The
Tall Blond Man with One Black Shoe
(Le Grand blond avec une chaussure noire)
(1972)
Directed by
Yves Robert
Starring Pierre Richard, Bernard Blier, Jean Rochefort,
Alphonse Toulouse, Mireille Darc, Colette Castel, Jean Carmet
Foreign comedies
all tend to be forgotten. If they are any good, an inferior US version
is rushed into place and no one sees the original. Another part of this is the
culture gap: what is funny to a Frenchman may not seem that way in the US. The
Tall Blond Man With One Black Shoe is funny in any language.
I think it’s
because of the wide range of humor. There’s the very European reaction comedy,
where the humor is in the character’s very human reactions to situations.
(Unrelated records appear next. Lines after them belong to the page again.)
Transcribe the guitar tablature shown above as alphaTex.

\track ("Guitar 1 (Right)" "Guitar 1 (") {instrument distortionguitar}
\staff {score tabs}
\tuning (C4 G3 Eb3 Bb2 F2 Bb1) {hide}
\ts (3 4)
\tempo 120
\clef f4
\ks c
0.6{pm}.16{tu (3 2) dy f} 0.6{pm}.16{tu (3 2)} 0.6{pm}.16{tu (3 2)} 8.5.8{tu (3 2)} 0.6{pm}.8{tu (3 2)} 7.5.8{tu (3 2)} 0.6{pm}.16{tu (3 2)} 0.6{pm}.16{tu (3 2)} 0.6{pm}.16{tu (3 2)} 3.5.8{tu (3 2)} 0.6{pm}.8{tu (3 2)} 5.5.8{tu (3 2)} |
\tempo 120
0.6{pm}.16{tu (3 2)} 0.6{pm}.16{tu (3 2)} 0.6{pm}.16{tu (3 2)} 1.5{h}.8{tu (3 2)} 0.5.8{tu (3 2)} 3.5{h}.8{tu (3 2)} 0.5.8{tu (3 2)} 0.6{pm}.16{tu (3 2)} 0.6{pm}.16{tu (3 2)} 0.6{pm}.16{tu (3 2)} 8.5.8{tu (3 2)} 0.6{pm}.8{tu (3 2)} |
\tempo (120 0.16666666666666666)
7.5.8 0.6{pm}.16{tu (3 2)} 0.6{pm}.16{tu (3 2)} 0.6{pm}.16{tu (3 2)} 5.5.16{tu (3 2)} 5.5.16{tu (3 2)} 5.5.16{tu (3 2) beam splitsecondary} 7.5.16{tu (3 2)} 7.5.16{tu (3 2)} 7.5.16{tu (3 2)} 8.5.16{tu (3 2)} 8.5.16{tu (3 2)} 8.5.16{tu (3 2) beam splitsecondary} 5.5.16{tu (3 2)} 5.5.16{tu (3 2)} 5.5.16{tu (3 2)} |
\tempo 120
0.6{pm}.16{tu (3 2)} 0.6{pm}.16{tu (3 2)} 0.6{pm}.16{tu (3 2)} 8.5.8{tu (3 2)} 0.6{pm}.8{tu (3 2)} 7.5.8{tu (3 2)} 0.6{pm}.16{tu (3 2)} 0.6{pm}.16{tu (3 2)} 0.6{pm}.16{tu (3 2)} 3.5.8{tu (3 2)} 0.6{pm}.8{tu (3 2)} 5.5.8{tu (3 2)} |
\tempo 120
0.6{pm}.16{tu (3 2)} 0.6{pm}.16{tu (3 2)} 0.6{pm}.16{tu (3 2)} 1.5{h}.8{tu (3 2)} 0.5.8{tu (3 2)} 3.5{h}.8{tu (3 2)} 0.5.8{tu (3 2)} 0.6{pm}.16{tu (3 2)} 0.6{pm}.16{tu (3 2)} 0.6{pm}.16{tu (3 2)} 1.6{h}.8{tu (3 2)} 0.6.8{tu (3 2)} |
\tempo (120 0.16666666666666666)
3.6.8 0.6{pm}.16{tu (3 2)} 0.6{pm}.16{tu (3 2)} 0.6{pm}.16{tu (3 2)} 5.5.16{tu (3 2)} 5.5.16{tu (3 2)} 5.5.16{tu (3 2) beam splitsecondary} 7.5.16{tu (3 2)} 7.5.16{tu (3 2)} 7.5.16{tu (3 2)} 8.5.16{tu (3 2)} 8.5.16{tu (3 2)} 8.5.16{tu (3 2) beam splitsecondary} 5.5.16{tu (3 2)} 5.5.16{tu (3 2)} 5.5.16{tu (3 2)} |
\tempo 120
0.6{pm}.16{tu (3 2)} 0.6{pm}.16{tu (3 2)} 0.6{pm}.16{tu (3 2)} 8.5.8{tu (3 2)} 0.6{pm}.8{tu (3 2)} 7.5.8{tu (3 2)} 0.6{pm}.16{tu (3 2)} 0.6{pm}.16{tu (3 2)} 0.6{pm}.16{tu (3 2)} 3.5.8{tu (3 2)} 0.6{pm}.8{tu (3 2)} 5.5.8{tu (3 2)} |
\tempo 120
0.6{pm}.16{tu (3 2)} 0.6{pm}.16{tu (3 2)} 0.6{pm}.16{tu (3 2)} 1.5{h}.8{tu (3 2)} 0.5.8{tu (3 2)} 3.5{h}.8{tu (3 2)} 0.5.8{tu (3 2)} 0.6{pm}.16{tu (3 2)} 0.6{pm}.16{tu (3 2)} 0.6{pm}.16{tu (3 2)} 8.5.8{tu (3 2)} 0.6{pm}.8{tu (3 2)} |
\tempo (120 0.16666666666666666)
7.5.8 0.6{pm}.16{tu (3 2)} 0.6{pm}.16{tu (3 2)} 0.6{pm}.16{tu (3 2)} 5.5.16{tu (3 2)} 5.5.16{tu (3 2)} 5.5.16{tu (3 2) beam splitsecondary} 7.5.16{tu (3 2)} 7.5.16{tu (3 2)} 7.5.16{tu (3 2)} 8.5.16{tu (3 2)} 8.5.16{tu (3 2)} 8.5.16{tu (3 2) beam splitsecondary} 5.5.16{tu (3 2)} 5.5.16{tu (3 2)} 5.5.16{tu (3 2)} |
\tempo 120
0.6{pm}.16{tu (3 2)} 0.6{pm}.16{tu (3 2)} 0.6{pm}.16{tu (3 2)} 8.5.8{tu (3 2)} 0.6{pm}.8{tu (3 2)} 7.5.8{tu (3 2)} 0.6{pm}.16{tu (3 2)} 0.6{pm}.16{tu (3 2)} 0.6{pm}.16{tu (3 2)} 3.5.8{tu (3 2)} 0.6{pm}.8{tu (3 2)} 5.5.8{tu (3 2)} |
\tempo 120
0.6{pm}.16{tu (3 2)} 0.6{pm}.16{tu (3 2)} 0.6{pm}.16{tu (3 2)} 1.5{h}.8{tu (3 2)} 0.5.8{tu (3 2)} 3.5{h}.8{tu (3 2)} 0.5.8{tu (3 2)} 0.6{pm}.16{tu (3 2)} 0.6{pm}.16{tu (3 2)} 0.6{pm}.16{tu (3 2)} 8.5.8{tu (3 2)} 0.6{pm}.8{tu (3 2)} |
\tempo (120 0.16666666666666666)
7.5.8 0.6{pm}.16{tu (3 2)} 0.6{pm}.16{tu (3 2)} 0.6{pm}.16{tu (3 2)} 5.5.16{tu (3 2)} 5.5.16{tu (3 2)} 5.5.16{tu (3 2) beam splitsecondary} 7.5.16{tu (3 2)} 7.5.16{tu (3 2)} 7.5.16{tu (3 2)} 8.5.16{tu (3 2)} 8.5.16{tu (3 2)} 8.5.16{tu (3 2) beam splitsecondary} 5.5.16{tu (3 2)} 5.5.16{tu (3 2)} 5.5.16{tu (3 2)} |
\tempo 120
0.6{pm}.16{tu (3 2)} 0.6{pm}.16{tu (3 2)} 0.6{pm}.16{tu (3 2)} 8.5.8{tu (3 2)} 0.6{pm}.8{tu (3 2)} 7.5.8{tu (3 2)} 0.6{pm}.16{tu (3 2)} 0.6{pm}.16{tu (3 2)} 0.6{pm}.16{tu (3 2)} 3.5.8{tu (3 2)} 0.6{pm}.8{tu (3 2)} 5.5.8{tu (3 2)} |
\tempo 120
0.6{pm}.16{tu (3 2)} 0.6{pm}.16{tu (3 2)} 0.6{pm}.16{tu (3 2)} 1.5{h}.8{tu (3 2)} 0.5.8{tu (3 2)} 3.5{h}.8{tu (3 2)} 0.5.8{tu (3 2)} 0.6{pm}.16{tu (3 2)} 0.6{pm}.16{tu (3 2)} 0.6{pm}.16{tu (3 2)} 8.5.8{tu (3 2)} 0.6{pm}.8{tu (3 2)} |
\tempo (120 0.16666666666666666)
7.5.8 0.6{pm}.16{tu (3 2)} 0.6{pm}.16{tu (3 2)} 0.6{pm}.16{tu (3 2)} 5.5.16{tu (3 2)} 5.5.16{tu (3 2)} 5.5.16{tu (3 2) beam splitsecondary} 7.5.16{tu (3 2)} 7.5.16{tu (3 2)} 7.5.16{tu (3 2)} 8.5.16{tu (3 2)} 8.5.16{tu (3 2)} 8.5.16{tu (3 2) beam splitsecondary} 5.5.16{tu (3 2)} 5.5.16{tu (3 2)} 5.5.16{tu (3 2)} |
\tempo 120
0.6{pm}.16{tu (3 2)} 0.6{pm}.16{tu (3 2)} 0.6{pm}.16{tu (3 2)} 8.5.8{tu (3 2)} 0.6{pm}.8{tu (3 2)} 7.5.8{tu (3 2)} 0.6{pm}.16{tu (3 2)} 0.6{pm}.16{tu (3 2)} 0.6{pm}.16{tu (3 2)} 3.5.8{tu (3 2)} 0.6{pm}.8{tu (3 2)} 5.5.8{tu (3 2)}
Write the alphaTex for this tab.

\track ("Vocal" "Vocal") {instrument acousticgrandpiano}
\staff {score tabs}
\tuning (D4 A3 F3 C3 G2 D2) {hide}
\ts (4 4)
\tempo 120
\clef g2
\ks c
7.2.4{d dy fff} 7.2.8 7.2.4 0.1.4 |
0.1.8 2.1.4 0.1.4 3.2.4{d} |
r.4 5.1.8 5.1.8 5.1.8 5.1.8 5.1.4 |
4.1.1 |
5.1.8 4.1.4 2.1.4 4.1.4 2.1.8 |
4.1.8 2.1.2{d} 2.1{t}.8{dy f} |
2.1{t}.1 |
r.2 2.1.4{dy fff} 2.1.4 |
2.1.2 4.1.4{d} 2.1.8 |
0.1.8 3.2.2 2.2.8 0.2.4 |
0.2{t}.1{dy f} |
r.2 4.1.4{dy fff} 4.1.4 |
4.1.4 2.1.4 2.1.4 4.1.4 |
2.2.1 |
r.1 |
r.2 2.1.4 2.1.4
There’s also some bawdy comedy and out-and-out slapstick.
I suppose this
could best be categorized as a spy spoof. Toulouse (Jean Rochfort), the head of
a spy agency, discovers his second in command, Milan (Benard Blier) is plotting
against him. In order to ferret out the plot, Toulouse pretends he has a super
secret investigator coming, and Francois (Pierre Richard) is chosen to be the
decoy solely on the basis of his footwear.
Francois is a
classical violinist, and, of course, is oblivious. Milan’s men get on the case,
bugging his apartment, watching his every move, sending a beautiful female spy (Marielle
Darc) to seduce him (so it isn’t all bad for him).
Pierre Richard is
wonderful as Francois. He is a tall, gawky actor, with wild blond hair and a
perpetually bemused look (he reminds me visually of an older, gawkier version of
Napoleon Dynamite). He is the eye of the hurricane of plots going around him,
as the two groups of spies keep trying to turn the tables on each other.
Especially good
is Jean Carmet as Maurice, Francois’s best friend. Maurice keeps stumbling upon
the spies and their work: corpses disappear, he hears his wife having sex in a
flower van (actually, the spies' listening post) Carmet’s reaction to the goings
on is one of the high points.
There was the
inevitable US remake: The Man with One Red Shoe with Tom Hanks -- not a
film that Hanks points to with pride on his resume. There was also a sequel
The Return of the Tall Blond Man With One Black Shoe, which I haven't seen,
but which seems to be well regarded.
Other than the
sequel, none of Robert's movies were particularly well known in the US. Richard
had a comedy success with Les Comperes, which also spawned an inferior US
version (Father's Day). Jean Rochefort was a major European star, and,
unfortunately, didn’t star in
The Man Who Killed Don
Quixote.
So don't let the
subtitles put you off: this is a film worth seeking out.